#### TASK TO CARRY OUT:
In the data below, which lines hold the word "assign"? Copy them.

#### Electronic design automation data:

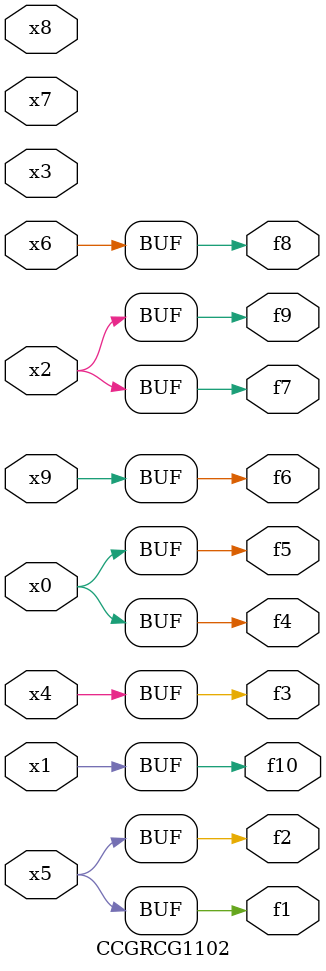
<source format=v>
module CCGRCG1102(
	input x0, x1, x2, x3, x4, x5, x6, x7, x8, x9,
	output f1, f2, f3, f4, f5, f6, f7, f8, f9, f10
);
	assign f1 = x5;
	assign f2 = x5;
	assign f3 = x4;
	assign f4 = x0;
	assign f5 = x0;
	assign f6 = x9;
	assign f7 = x2;
	assign f8 = x6;
	assign f9 = x2;
	assign f10 = x1;
endmodule

</source>
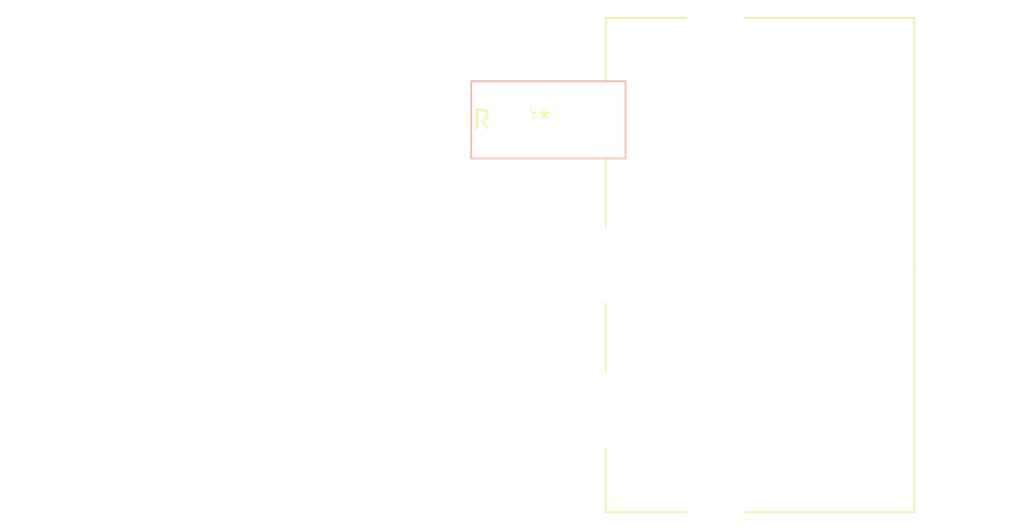
<source format=kicad_pcb>
(kicad_pcb (version 20240108) (generator pcbnew)

  (general
    (thickness 1.6)
  )

  (paper "A4")
  (layers
    (0 "F.Cu" signal)
    (31 "B.Cu" signal)
    (32 "B.Adhes" user "B.Adhesive")
    (33 "F.Adhes" user "F.Adhesive")
    (34 "B.Paste" user)
    (35 "F.Paste" user)
    (36 "B.SilkS" user "B.Silkscreen")
    (37 "F.SilkS" user "F.Silkscreen")
    (38 "B.Mask" user)
    (39 "F.Mask" user)
    (40 "Dwgs.User" user "User.Drawings")
    (41 "Cmts.User" user "User.Comments")
    (42 "Eco1.User" user "User.Eco1")
    (43 "Eco2.User" user "User.Eco2")
    (44 "Edge.Cuts" user)
    (45 "Margin" user)
    (46 "B.CrtYd" user "B.Courtyard")
    (47 "F.CrtYd" user "F.Courtyard")
    (48 "B.Fab" user)
    (49 "F.Fab" user)
    (50 "User.1" user)
    (51 "User.2" user)
    (52 "User.3" user)
    (53 "User.4" user)
    (54 "User.5" user)
    (55 "User.6" user)
    (56 "User.7" user)
    (57 "User.8" user)
    (58 "User.9" user)
  )

  (setup
    (pad_to_mask_clearance 0)
    (pcbplotparams
      (layerselection 0x00010fc_ffffffff)
      (plot_on_all_layers_selection 0x0000000_00000000)
      (disableapertmacros false)
      (usegerberextensions false)
      (usegerberattributes false)
      (usegerberadvancedattributes false)
      (creategerberjobfile false)
      (dashed_line_dash_ratio 12.000000)
      (dashed_line_gap_ratio 3.000000)
      (svgprecision 4)
      (plotframeref false)
      (viasonmask false)
      (mode 1)
      (useauxorigin false)
      (hpglpennumber 1)
      (hpglpenspeed 20)
      (hpglpendiameter 15.000000)
      (dxfpolygonmode false)
      (dxfimperialunits false)
      (dxfusepcbnewfont false)
      (psnegative false)
      (psa4output false)
      (plotreference false)
      (plotvalue false)
      (plotinvisibletext false)
      (sketchpadsonfab false)
      (subtractmaskfromsilk false)
      (outputformat 1)
      (mirror false)
      (drillshape 1)
      (scaleselection 1)
      (outputdirectory "")
    )
  )

  (net 0 "")

  (footprint "Molex_Mini-Fit_Sr_42820-32XX_1x03_P10.00mm_Horizontal_ThermalVias" (layer "F.Cu") (at 0 0))

)

</source>
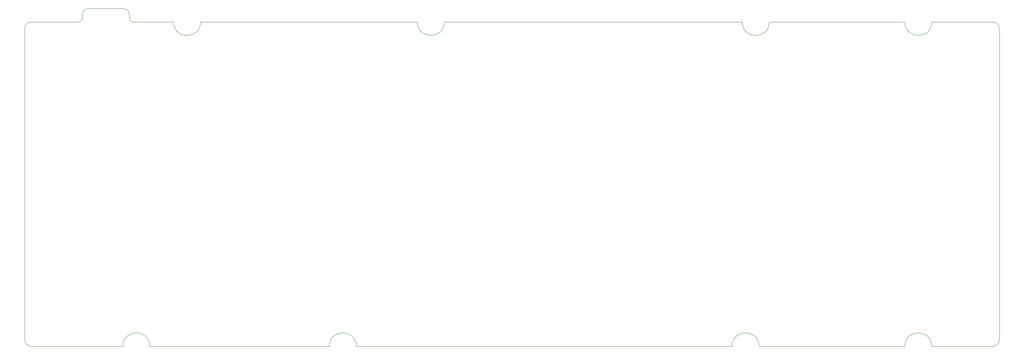
<source format=gm1>
%TF.GenerationSoftware,KiCad,Pcbnew,(5.99.0-10539-g7356f9568d)*%
%TF.CreationDate,2021-05-12T00:16:57+03:00*%
%TF.ProjectId,keyboard,6b657962-6f61-4726-942e-6b696361645f,rev?*%
%TF.SameCoordinates,Original*%
%TF.FileFunction,Profile,NP*%
%FSLAX46Y46*%
G04 Gerber Fmt 4.6, Leading zero omitted, Abs format (unit mm)*
G04 Created by KiCad (PCBNEW (5.99.0-10539-g7356f9568d)) date 2021-05-12 00:16:57*
%MOMM*%
%LPD*%
G01*
G04 APERTURE LIST*
%TA.AperFunction,Profile*%
%ADD10C,0.100000*%
%TD*%
G04 APERTURE END LIST*
D10*
X244475000Y-31750000D02*
X258762500Y-31750000D01*
X206375000Y-31750000D02*
X238125000Y-31750000D01*
X130175000Y-31750000D02*
X200025000Y-31750000D01*
X73025000Y-31750000D02*
X123825000Y-31750000D01*
X57150000Y-31750000D02*
X66675000Y-31750000D01*
X54768750Y-107950000D02*
X33337500Y-107950000D01*
X103187500Y-107950000D02*
X61118750Y-107950000D01*
X197643750Y-107950000D02*
X109537500Y-107950000D01*
X238125000Y-107950000D02*
X203993750Y-107950000D01*
X258762500Y-107950000D02*
X244475000Y-107950000D01*
X66675000Y-31750000D02*
G75*
G03*
X73025000Y-31750000I3175000J0D01*
G01*
X123825000Y-31750000D02*
G75*
G03*
X130175000Y-31750000I3175000J0D01*
G01*
X200025000Y-31750000D02*
G75*
G03*
X206375000Y-31750000I3175000J0D01*
G01*
X238125000Y-31750000D02*
G75*
G03*
X244475000Y-31750000I3175000J0D01*
G01*
X238125000Y-107950000D02*
G75*
G02*
X244475000Y-107950000I3175000J0D01*
G01*
X197643750Y-107950000D02*
G75*
G02*
X203993750Y-107950000I3175000J0D01*
G01*
X54768750Y-107950000D02*
G75*
G02*
X61118750Y-107950000I3175000J0D01*
G01*
X109537500Y-107950000D02*
G75*
G03*
X103187500Y-107950000I-3175000J0D01*
G01*
X33337500Y-31750000D02*
X44450000Y-31750000D01*
X31750000Y-106362500D02*
X31750000Y-33337500D01*
X260350000Y-33337500D02*
X260350000Y-106362500D01*
X260350000Y-33337500D02*
G75*
G03*
X258762500Y-31750000I-1587500J0D01*
G01*
X258762500Y-107950000D02*
G75*
G03*
X260350000Y-106362500I0J1587500D01*
G01*
X33337500Y-107950000D02*
G75*
G02*
X31750000Y-106362500I0J1587500D01*
G01*
X31750000Y-33337500D02*
G75*
G02*
X33337500Y-31750000I1587500J0D01*
G01*
X45243750Y-30162500D02*
X45243750Y-30956250D01*
X56356250Y-30162500D02*
X56356250Y-30956250D01*
X46831250Y-28575000D02*
X54768750Y-28575000D01*
X44450000Y-31750000D02*
G75*
G03*
X45243750Y-30956250I0J793750D01*
G01*
X57150000Y-31750000D02*
G75*
G02*
X56356250Y-30956250I0J793750D01*
G01*
X45243750Y-30162500D02*
G75*
G02*
X46831250Y-28575000I1587500J0D01*
G01*
X56356250Y-30162500D02*
G75*
G03*
X54768750Y-28575000I-1587500J0D01*
G01*
M02*

</source>
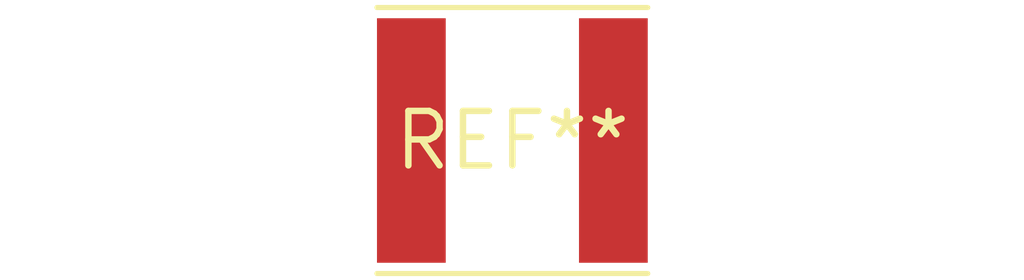
<source format=kicad_pcb>
(kicad_pcb (version 20240108) (generator pcbnew)

  (general
    (thickness 1.6)
  )

  (paper "A4")
  (layers
    (0 "F.Cu" signal)
    (31 "B.Cu" signal)
    (32 "B.Adhes" user "B.Adhesive")
    (33 "F.Adhes" user "F.Adhesive")
    (34 "B.Paste" user)
    (35 "F.Paste" user)
    (36 "B.SilkS" user "B.Silkscreen")
    (37 "F.SilkS" user "F.Silkscreen")
    (38 "B.Mask" user)
    (39 "F.Mask" user)
    (40 "Dwgs.User" user "User.Drawings")
    (41 "Cmts.User" user "User.Comments")
    (42 "Eco1.User" user "User.Eco1")
    (43 "Eco2.User" user "User.Eco2")
    (44 "Edge.Cuts" user)
    (45 "Margin" user)
    (46 "B.CrtYd" user "B.Courtyard")
    (47 "F.CrtYd" user "F.Courtyard")
    (48 "B.Fab" user)
    (49 "F.Fab" user)
    (50 "User.1" user)
    (51 "User.2" user)
    (52 "User.3" user)
    (53 "User.4" user)
    (54 "User.5" user)
    (55 "User.6" user)
    (56 "User.7" user)
    (57 "User.8" user)
    (58 "User.9" user)
  )

  (setup
    (pad_to_mask_clearance 0)
    (pcbplotparams
      (layerselection 0x00010fc_ffffffff)
      (plot_on_all_layers_selection 0x0000000_00000000)
      (disableapertmacros false)
      (usegerberextensions false)
      (usegerberattributes false)
      (usegerberadvancedattributes false)
      (creategerberjobfile false)
      (dashed_line_dash_ratio 12.000000)
      (dashed_line_gap_ratio 3.000000)
      (svgprecision 4)
      (plotframeref false)
      (viasonmask false)
      (mode 1)
      (useauxorigin false)
      (hpglpennumber 1)
      (hpglpenspeed 20)
      (hpglpendiameter 15.000000)
      (dxfpolygonmode false)
      (dxfimperialunits false)
      (dxfusepcbnewfont false)
      (psnegative false)
      (psa4output false)
      (plotreference false)
      (plotvalue false)
      (plotinvisibletext false)
      (sketchpadsonfab false)
      (subtractmaskfromsilk false)
      (outputformat 1)
      (mirror false)
      (drillshape 1)
      (scaleselection 1)
      (outputdirectory "")
    )
  )

  (net 0 "")

  (footprint "L_Taiyo-Yuden_NR-60xx" (layer "F.Cu") (at 0 0))

)

</source>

#### EXERCISE RESULT:
	assign f1 = x5;
	assign f2 = x5;
	assign f3 = x4;
	assign f4 = x0;
	assign f5 = x0;
	assign f6 = x9;
	assign f7 = x2;
	assign f8 = x6;
	assign f9 = x2;
	assign f10 = x1;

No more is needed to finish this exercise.